I also noticed that in an earlier post, you used 21,000,000 BPD as our total current usage, I am therefore uncertain as to where you obtained your 15,000,000 BPD figure as it relates to imports, and would be very interested in reviewing it, since that would imply that we're actually having to import 75% of our current usage, and I would find that to be VERY disturbing


I see that they're calling it "58 days" of import protection, so unless the EIA's import figures of "unfinished oil" actually DOES mean something other than "crude oil", and their 700,000 BPD figure is accurate, then it's still 255,675,000 BPY or 511,350,000 for 2 years, which leaves 215,000,000 in the SPR. 


If "unfinished oil" does in fact mean something other than "crude oil" (in which case they HAVE pulled an Alice in Wonderland on me, and words mean what they want them to mean, when they want them to mean, regardless of what the proper usage is), and it now means a "partially refined" oil, of which, say, the natural gas, naphtha, and gasoline have already been removed, and all we're importing in our "unfinished oil" is the residual kerosene, diesel oil, lube oil, heavy oils and other residuals, then it's entirely possible that the imports of "residual oil" would be of little or no value as far as replacing what we have in the SPR.

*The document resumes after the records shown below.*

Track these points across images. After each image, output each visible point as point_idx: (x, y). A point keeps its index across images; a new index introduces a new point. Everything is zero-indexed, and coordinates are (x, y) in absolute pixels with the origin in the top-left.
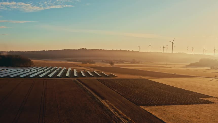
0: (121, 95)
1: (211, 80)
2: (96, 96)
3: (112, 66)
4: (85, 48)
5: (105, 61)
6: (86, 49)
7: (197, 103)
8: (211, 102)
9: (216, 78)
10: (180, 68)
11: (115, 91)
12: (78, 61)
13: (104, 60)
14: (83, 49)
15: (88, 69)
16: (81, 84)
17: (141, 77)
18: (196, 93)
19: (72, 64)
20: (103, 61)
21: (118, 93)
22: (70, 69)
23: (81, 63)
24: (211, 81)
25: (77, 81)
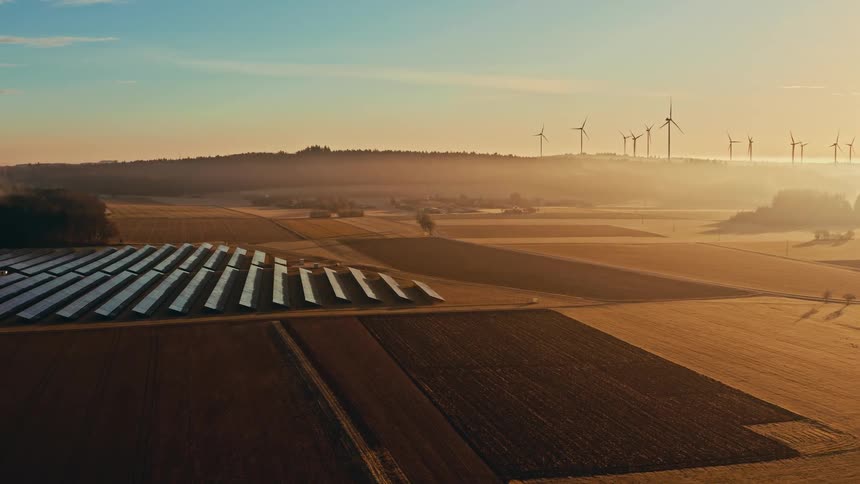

If however "unfinished oil" IS "crude oil", then as for the DOE's "58 days" figure, and to quote Shakespeare, "something is rotten in the State of Denmark".  If you look at the DOE figures on maximum drawdown capacity at 4.4 million barrels a day, and multiply that by the 58 days, it accounts for only 255.2 million of the 727 million barrel capacity of the SPR, or just over 1/3.  Now, realizing full well that it's impossible (from an engineering standpoint) to completely drain the SPR of all of the oil that's been put into it (absorption and stability factors for instance), so I'm going to assume that the 727 million barrel capacity is the "safe" capacity that can actually be withdrawn from the SPR, which means that they're allowing for just over 1/3 to be drawn from the SPR for "import protection" and the rest for some other purpose that has yet to reveal itself.